FOOTNOTES:

[9] The sill of the Chaffey gate proved to be too high for low stages of water, and a canal, at a lower level, was cut around the structure and closed every year with a brush-and-earth dam before the approach of the summer flood. G. K.

[10] Mr. Randolph was a distinguished civil engineer and railroad manager, who had been, at one time, superintendent of the Tucson division of the Southern Pacific under Mr. C. P. Huntington. After the latter’s death, he went to Los Angeles, where he built and managed Mr. H. E. Huntington’s interurban system of electric railways and where he made the acquaintance of Mr. Harriman. Finding that his health would not permit him to live in the climate of Los Angeles, he returned in 1904 to Arizona, where he was appointed president of the Arizona Eastern Railroad Company and the Southern Pacific Railroad Company of Mexico—Harriman lines.
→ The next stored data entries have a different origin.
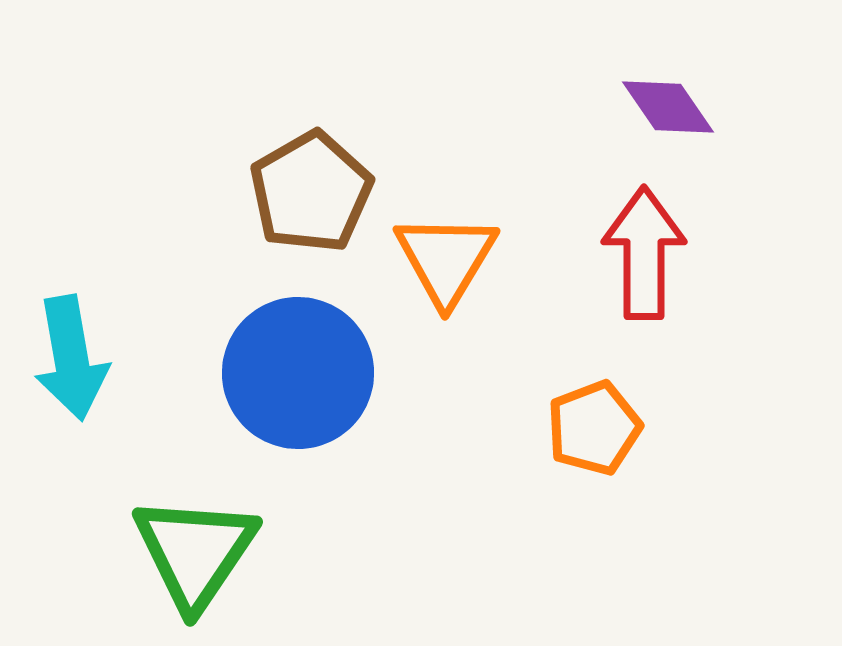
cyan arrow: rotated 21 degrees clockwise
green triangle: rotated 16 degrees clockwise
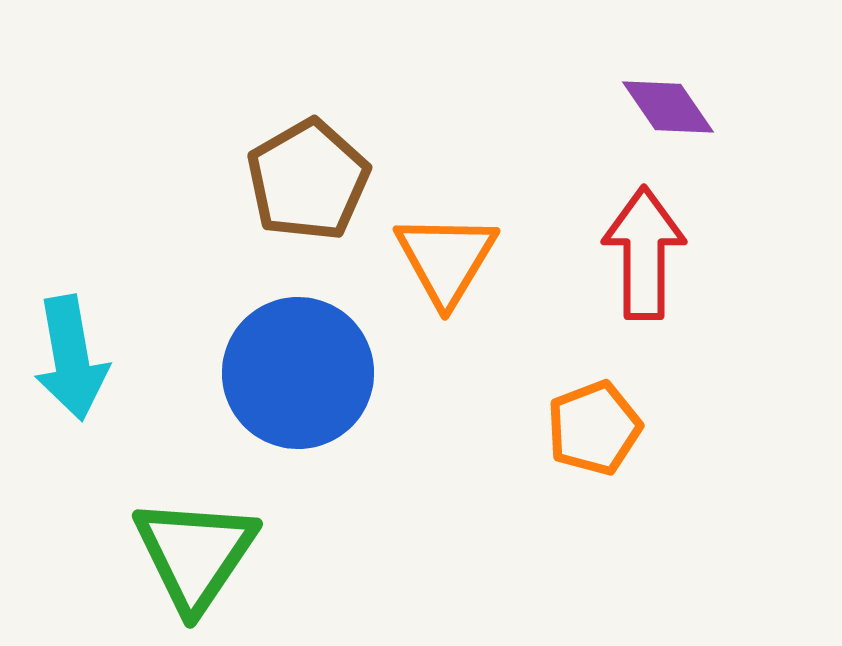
brown pentagon: moved 3 px left, 12 px up
green triangle: moved 2 px down
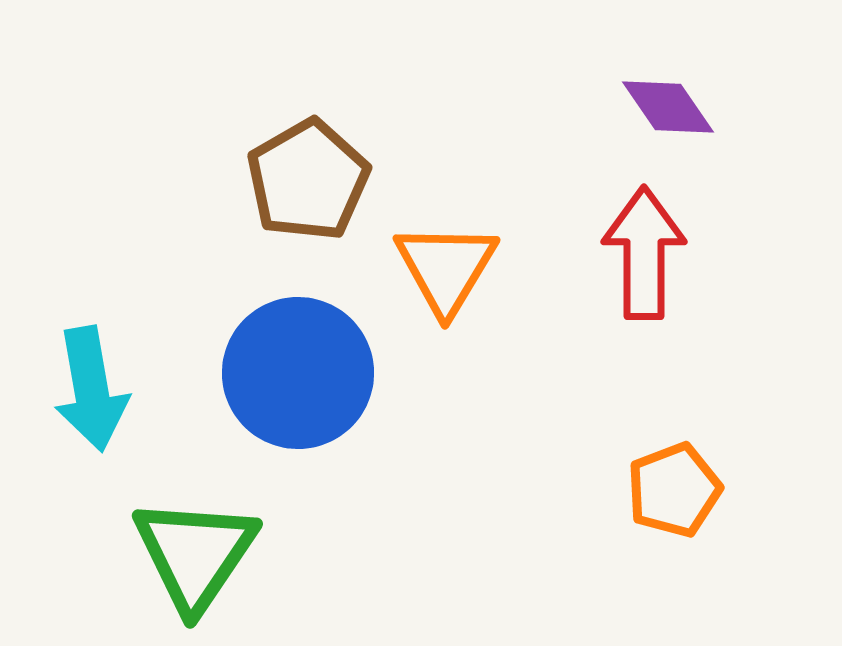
orange triangle: moved 9 px down
cyan arrow: moved 20 px right, 31 px down
orange pentagon: moved 80 px right, 62 px down
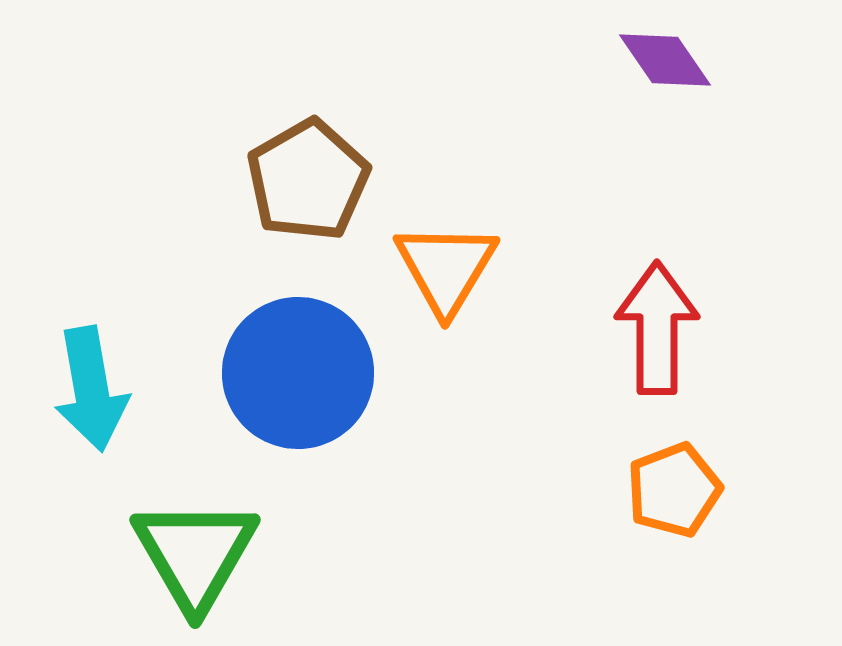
purple diamond: moved 3 px left, 47 px up
red arrow: moved 13 px right, 75 px down
green triangle: rotated 4 degrees counterclockwise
Mr. Randolph, at that time, was regarded as one of the ablest civil engineers in the United States, and he had already had much experience in dealing with river-control problems in the South. He was also one of Mr. Harriman’s most trusted counsellors, and it was upon his recommendation that the Southern Pacific Company’s lines were extended into Mexico.

[11] Mr. Cory was a talented civil engineer who had left his professorial chair in the engineering department of the University of Cincinnati to enter the service of the Southern Pacific Railroad system. Just prior to this time—in May 1905—he had been appointed assistant to President Randolph, with headquarters at Tucson.